***** TEXT PASSAGE *****

Characterization is the first of my two big problems with the book; the other is world-building. This is where Bear's book really suffered from me having read Moles' short story first.
I really liked how the Assessment had wiped out the industrialized nations and left a non-Caucasian world. The thing about Moles' Amazon Women story (and others in the same 'verse), however, is that he does a really fantastic job of writing a future where Islam is the primary religion, where non-Western cultural forces dominate, and the whole place just feels subtly different from most SF -- the way people dress and talk, the foods they eat, their behavior. The universe of "Carnival" still felt like it had been colonized by Europeans even though all the Europeans were dead. I know that Bear was juggling a whole lot of different themes in the book, and if she'd added a religion and culture that's rather foreign to most Westerners on top of everything else, it might have become overwhelming -- but it's very odd to be told that most of the survivors were Muslims and Catholics from the southern hemisphere, but to see little sign of that anywhere ... except perhaps in the homeworld's attitudes towards women and gays. This perhaps skirts the border of stereotype, but I don't consider it necessarily unrealistic, except that it seems to be the only area in which Earth is not rather explicitly coded European/American/Western in culture. There is even the detail that the survivors of the great purge took on European names, which struck me as odd in the extreme; I can see no reason at all why someone whose ancestors and family had never been anywhere near Europe -- had, in fact, been killed, marginalized and oppressed by people from Europe -- should choose European names as a tribute to the dead. It seemed gratuitous and odd. I honestly don't know if I'd have noticed it quite as strongly if I hadn't just been reading Moles' stories of burka-wearing coca-leaf traders and Muslim Russians, however; his future just feels so much more believable for a universe with a reduced and minimal North America and Europe that it really made the failings of Bear's world-building stand out sharply for me.
I did like the book; I liked it a lot as a story of dueling dystopias, with some intentional subversion of SF tropes. Tough women in a quasi-old-West frontier setting with guns are pretty nearly a bulletproof kink for me (Lesa! ♥). But I really wish that it hadn't fallen down so hard on the characterization and world-building; I can't figure out if she tried too hard (and therefore ended up handling her main characters and her setting with kid gloves, and not managing to make either one come alive), or if she didn't try hard enough, or if the book just suffered from having too much information crammed into too few pages to really do justice to all of it. Whatever combination of factors were at work, I wish her main characters had been able to stand out as individuals the way that her secondary characters did, and I wish that her setting, her world-building, had been more sharply drawn and less of a sanitized pseudo-European backdrop on which to hang the events of the story.
I haven't really addressed the aliens -- the Dragons, the khir. Honestly, though I found the revelation about Kii an unexpected and pleasant surprise, I thought that everything with the Dragons was more of a distraction from what I saw as the main plot (the culture clash between New Amazonia and Earth and Valentine's planet; the Assessors; the revolution; the human cultural stuff, basically) than an aid to it. All of it just felt like a bit too much -- like it would have been a stronger book, a more focused book, if some of the many plot elements had been dropped out to bring out the rest more powerfully.

*****

▸ **DIRECTIVE 1**
Count the lines in the listing that contain the string "cCircle", and give only the number.

***** PROVIDED MATERIAL *****

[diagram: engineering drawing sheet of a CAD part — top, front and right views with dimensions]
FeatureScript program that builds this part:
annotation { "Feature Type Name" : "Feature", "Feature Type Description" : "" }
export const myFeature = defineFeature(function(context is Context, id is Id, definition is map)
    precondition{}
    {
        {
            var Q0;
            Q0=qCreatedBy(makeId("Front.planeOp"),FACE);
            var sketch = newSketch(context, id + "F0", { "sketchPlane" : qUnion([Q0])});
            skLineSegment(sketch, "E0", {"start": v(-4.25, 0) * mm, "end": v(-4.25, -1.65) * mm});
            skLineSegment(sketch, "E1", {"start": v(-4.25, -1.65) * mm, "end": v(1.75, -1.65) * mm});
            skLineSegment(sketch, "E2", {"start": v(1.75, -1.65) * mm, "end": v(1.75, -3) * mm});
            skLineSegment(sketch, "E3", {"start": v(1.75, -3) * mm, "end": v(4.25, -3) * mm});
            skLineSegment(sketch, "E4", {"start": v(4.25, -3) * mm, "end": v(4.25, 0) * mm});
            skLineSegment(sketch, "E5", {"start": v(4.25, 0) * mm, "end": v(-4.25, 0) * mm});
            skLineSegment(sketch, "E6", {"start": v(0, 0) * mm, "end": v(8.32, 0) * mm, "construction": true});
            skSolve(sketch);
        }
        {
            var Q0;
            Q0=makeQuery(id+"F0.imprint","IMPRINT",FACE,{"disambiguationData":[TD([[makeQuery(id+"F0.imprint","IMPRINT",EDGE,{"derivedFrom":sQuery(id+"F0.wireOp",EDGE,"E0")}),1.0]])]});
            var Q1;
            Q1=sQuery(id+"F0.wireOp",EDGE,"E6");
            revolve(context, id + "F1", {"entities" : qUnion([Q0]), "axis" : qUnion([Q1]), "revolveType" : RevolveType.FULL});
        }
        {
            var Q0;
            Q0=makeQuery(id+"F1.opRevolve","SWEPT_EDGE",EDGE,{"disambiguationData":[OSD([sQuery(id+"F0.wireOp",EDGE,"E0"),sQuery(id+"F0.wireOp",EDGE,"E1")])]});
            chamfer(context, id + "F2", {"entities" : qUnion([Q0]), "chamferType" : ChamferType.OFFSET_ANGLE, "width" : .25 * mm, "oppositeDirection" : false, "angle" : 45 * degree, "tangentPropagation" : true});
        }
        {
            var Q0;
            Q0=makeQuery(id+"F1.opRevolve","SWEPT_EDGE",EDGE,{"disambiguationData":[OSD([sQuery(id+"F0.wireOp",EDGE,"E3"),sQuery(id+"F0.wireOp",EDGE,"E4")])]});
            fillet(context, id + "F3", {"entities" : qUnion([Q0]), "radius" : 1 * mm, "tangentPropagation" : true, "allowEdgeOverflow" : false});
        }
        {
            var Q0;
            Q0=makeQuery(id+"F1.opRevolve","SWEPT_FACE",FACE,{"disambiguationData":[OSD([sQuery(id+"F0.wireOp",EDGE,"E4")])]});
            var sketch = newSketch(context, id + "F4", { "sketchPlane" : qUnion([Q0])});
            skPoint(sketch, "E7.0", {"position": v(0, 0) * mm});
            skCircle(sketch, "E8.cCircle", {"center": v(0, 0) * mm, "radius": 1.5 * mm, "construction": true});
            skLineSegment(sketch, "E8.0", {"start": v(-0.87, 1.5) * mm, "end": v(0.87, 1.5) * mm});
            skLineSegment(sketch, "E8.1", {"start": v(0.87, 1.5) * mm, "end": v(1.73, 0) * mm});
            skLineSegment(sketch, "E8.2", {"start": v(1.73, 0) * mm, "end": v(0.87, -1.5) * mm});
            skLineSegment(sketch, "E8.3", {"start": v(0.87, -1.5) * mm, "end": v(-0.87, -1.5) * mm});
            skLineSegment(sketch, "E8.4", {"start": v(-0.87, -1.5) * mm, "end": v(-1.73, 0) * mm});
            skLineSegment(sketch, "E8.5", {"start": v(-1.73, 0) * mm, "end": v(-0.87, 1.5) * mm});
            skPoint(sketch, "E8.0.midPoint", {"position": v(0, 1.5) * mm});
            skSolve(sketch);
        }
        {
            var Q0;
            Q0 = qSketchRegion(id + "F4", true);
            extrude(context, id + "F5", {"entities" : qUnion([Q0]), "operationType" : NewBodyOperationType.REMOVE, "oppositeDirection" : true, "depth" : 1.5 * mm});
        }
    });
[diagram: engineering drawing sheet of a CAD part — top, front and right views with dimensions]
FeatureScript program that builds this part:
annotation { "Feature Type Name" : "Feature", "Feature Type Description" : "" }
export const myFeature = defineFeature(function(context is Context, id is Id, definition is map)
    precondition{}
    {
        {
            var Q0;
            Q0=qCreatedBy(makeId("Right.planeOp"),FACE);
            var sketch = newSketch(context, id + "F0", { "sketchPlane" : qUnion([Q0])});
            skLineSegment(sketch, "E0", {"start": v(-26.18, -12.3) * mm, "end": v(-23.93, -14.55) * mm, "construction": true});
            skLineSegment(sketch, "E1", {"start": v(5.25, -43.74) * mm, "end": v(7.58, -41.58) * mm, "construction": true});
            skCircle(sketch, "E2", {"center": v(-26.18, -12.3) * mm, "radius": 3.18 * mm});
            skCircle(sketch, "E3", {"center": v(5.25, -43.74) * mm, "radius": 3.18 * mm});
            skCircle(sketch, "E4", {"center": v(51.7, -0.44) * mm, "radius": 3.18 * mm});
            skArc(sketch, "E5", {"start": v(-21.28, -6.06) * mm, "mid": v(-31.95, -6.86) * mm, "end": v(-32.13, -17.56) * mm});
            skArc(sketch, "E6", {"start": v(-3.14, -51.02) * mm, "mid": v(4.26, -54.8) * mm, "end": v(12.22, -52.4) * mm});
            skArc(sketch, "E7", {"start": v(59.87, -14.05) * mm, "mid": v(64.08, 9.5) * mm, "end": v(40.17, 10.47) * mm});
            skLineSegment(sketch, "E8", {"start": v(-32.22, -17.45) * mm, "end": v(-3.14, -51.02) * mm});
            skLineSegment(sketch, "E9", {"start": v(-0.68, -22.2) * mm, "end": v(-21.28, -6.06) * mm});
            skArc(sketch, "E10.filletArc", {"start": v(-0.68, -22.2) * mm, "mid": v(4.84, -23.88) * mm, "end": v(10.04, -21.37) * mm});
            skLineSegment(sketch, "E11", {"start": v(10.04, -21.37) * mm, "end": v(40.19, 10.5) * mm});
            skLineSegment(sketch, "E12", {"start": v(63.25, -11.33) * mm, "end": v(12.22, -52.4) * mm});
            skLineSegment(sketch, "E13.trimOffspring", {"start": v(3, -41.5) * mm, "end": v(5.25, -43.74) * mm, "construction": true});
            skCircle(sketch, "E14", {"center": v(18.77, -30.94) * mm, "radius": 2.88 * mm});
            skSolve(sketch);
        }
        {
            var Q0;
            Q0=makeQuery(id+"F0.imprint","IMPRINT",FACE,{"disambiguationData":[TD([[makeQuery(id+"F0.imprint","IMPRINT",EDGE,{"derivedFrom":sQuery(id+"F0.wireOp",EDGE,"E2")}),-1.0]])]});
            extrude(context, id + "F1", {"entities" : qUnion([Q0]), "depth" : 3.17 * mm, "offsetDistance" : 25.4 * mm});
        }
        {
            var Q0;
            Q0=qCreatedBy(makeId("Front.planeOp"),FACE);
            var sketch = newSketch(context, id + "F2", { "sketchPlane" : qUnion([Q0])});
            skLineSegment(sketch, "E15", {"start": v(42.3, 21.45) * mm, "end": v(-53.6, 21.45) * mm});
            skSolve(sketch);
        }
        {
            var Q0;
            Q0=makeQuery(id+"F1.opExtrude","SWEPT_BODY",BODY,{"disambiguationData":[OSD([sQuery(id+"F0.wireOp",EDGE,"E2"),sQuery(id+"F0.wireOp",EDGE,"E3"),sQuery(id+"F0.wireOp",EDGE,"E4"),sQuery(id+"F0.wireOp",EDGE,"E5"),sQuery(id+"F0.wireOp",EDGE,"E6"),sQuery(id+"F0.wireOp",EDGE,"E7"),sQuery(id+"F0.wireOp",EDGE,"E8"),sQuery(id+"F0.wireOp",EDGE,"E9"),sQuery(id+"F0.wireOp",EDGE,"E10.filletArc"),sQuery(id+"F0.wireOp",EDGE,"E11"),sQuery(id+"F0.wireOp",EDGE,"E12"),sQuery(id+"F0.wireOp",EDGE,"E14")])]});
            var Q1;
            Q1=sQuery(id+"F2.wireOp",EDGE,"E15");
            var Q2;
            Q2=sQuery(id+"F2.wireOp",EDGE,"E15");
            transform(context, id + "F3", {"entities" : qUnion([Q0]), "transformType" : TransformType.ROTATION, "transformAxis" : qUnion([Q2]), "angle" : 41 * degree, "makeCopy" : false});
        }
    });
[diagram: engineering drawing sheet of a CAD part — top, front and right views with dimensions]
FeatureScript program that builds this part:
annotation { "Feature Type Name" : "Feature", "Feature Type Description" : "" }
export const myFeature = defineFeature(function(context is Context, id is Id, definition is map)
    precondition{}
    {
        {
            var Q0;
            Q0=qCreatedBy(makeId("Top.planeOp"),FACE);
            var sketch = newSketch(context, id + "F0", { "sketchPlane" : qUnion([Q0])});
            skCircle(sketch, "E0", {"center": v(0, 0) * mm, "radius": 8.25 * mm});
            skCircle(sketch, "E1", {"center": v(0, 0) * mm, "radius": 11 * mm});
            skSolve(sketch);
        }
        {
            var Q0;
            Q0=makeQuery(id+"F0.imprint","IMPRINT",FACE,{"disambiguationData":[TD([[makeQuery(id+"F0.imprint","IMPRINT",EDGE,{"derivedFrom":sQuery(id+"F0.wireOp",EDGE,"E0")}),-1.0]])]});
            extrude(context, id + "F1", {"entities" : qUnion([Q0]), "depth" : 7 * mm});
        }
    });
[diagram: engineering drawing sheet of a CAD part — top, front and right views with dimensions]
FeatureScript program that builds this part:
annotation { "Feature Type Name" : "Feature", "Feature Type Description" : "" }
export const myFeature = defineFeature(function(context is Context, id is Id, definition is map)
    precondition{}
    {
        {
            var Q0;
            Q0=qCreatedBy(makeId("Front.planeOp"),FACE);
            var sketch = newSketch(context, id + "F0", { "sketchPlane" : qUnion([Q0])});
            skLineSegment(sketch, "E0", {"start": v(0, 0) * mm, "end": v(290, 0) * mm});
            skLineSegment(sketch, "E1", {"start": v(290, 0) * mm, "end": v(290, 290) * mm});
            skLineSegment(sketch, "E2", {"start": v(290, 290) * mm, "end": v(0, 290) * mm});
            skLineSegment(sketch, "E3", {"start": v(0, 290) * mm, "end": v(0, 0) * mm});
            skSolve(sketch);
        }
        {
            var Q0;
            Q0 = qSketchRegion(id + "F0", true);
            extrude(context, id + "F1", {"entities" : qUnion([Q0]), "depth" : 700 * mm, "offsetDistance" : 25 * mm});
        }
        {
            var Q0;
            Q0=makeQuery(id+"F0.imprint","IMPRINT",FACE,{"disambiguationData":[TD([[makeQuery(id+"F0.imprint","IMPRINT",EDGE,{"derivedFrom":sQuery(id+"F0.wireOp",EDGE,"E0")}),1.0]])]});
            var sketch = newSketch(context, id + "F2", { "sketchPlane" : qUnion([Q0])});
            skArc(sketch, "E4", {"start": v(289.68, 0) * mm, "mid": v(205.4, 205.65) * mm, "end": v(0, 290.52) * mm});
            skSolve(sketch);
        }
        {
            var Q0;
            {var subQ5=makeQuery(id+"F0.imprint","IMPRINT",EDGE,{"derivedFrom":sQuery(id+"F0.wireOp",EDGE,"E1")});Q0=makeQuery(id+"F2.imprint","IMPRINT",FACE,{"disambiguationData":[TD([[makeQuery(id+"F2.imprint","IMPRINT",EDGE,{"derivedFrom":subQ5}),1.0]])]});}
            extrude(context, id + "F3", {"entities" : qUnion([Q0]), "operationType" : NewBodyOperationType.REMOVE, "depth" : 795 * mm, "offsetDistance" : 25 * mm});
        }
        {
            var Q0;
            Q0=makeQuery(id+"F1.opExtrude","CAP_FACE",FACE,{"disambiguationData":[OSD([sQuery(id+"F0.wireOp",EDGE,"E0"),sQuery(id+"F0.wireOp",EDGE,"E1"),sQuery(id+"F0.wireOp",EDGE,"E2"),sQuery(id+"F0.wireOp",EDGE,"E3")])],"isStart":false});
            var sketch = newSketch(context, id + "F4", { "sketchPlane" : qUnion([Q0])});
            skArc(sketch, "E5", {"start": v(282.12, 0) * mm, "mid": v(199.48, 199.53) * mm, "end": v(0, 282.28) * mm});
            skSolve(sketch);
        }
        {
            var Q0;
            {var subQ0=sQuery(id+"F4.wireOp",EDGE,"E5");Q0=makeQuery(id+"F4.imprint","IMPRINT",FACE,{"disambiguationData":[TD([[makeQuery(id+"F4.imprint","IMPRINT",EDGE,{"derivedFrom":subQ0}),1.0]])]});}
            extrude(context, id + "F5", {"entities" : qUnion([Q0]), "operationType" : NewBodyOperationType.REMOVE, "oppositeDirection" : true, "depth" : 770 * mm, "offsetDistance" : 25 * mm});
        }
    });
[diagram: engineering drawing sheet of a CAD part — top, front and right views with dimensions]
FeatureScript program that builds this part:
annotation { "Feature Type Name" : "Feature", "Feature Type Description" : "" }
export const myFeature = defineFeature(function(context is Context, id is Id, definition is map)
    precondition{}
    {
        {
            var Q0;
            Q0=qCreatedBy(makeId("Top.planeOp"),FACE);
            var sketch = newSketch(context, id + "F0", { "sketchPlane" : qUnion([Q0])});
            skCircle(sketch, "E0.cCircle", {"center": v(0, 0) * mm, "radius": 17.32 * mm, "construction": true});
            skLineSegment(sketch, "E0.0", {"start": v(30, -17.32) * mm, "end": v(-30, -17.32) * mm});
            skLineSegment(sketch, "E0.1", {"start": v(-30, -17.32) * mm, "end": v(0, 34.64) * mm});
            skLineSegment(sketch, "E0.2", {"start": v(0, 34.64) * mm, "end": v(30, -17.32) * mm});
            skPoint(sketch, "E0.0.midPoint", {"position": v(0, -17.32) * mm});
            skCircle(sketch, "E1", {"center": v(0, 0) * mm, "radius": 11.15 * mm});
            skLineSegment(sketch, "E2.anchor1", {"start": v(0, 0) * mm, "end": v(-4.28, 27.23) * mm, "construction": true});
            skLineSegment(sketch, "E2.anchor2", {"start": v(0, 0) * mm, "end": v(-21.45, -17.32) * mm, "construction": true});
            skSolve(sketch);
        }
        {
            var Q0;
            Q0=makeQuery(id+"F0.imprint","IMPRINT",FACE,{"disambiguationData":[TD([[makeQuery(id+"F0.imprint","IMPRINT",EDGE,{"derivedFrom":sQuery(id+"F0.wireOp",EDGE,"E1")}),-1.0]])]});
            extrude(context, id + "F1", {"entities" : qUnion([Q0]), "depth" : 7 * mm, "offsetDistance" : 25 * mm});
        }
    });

*****

▸ **DIRECTIVE 2**
From the book review, list every item the reviewer names as part of what they saw as the book's main plot.

▸ **RESPONSE 1**
2

▸ **RESPONSE 2**
- The culture clash between New Amazonia and Earth and Valentine's planet
- The Assessors
- The revolution
- The human cultural stuff